Und damit ist "Judassohn" nach dem doch sehr spannenden Vorgänger eher enttäuschend.
Update zur Neuauflage im September 2011
Anlässlich der Neuauflage des Taschenbuchversion von "Judassohn" im September 2011 wurde das Buch um eine Kurzgeschichte erweitert. "Blutmaske", so der Titel jener Erzählung, spielt nach dem Tod von Harm Byrne, einem Nachkommen von Sia.
Zwei Ganoven haben davon erfahren und brechen in das angeblich sichere Penthouse von Harm ein. Dabei entdecken sie neben diversen Wertgegenständen auch eine geheimnisvolle Maske. Als einer der beiden sie aufsetzt, verändert sich die Situation schlagartig. Denn nun ist dieser wie besessen und hinter dem Blut des anderen her.

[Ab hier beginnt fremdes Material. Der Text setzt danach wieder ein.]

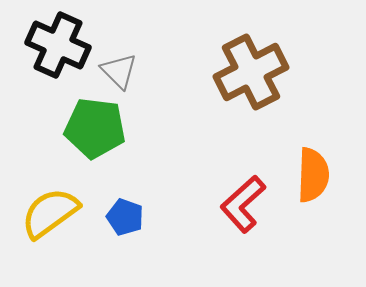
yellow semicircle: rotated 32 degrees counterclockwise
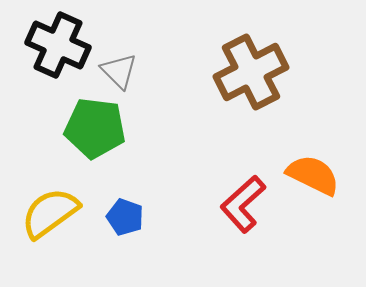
orange semicircle: rotated 66 degrees counterclockwise
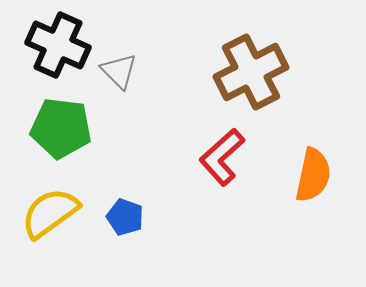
green pentagon: moved 34 px left
orange semicircle: rotated 76 degrees clockwise
red L-shape: moved 21 px left, 47 px up
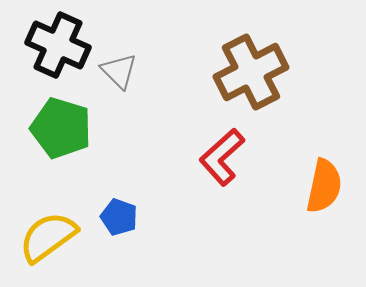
green pentagon: rotated 10 degrees clockwise
orange semicircle: moved 11 px right, 11 px down
yellow semicircle: moved 2 px left, 24 px down
blue pentagon: moved 6 px left
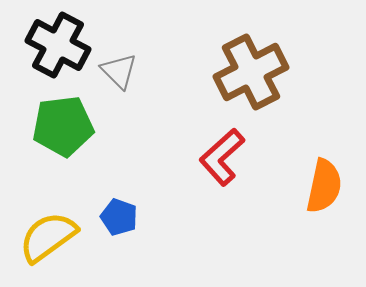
black cross: rotated 4 degrees clockwise
green pentagon: moved 2 px right, 2 px up; rotated 24 degrees counterclockwise
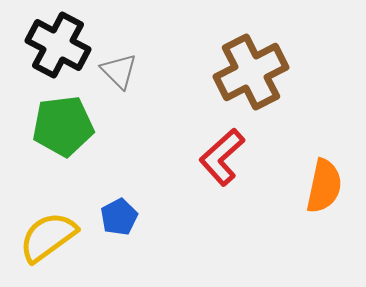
blue pentagon: rotated 24 degrees clockwise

Der Plot der Geschichte erinnert einen an diverse Horrorfilme, wo es um mysteriöse Gegenstände geht, die das Leben der Person ändern, die sie tragen. Und Markus Heitz gelingt es perfekt, innerhalb von wenigen Seiten, die Bedrohung durch diese Maske aufzubauen. Sie bleibt geheimnisvoll und bedrohlich.
Schade ist nur, dass man nicht mehr über die beiden Räuber erfährt. Sie erhalten Namen und sind durch ihre Art und Weise, wie sie sich verhalten, auseinander zu halten. Doch ansonsten bleiben sie flach und wirken etwas klischeehaft.
Insgesamt kann die Kurzgeschichte überzeugen und ist ein perfektes Extra für die Taschenbuchausgabe von "Judassohn".
Fazit:
"Judassohn" schafft es nicht ganz, an die Qualität des Vorgängers heranzureichen. Zwar sind die Rückblenden durchaus spannend geschrieben. Man fühlt beispielsweise richtig mit Tanguy mit. Doch es herrscht ein Ungleichgewicht zwischen Vergangenheitserinnerungen, die das Buch deutlich dominieren, und der Gegenwart. Jene ist nicht minder interessant, wird jedoch stark vernachlässigt. Komplettisten werden sich das Buch wohl holen, doch für alle anderen gilt, sich einen Kauf vorsichtshalber noch mal zu überlegen.